Start of RECORDS FOR THE EXERCISE
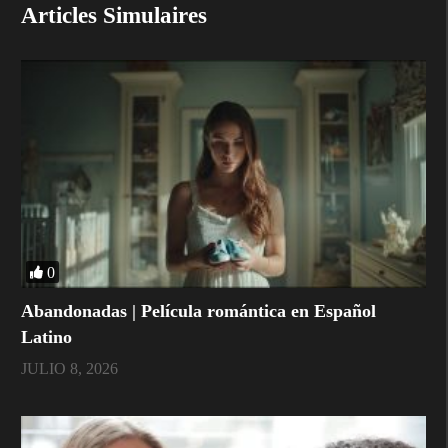
Articles Simulaires
0
Abandonadas | Película romántica en Español
Latino
JULIO 8, 2026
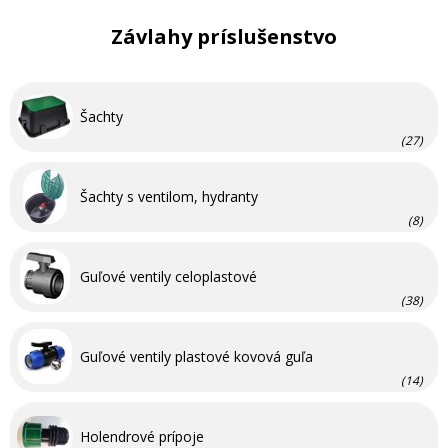
Závlahy príslušenstvo
Šachty
(27)
Šachty s ventilom, hydranty
(8)
Guľové ventily celoplastové
(38)
Guľové ventily plastové kovová guľa
(14)
Holendrové prípoje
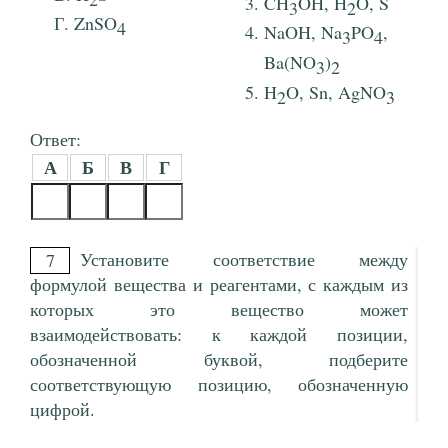
CH
OH, H
O, S
3
2
ZnSO
4
NaOH, Na
PO
,
3
4
Ba(NO
)
3
2
H
O, Sn, AgNO
2
3
Ответ:
А
Б
В
Г
Установите соответствие между
7
формулой вещества и реагентами, с каждым из
которых это вещество может
взаимодействовать: к каждой позиции,
обозначенной буквой, подберите
соответствующую позицию, обозначенную
цифрой.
End of RECORDS FOR THE EXERCISE
**REQUEST**
Omit the pictures. Transcribe every record exactly.

**RESPONSE**
Articles Simulaires
0
Abandonadas | Película romántica en Español
Latino
JULIO 8, 2026
Závlahy príslušenstvo
Šachty
(27)
Šachty s ventilom, hydranty
(8)
Guľové ventily celoplastové
(38)
Guľové ventily plastové kovová guľa
(14)
Holendrové prípoje
CH
OH, H
O, S
3
2
ZnSO
4
NaOH, Na
PO
,
3
4
Ba(NO
)
3
2
H
O, Sn, AgNO
2
3
Ответ:
А
Б
В
Г
Установите соответствие между
7
формулой вещества и реагентами, с каждым из
которых это вещество может
взаимодействовать: к каждой позиции,
обозначенной буквой, подберите
соответствующую позицию, обозначенную
цифрой.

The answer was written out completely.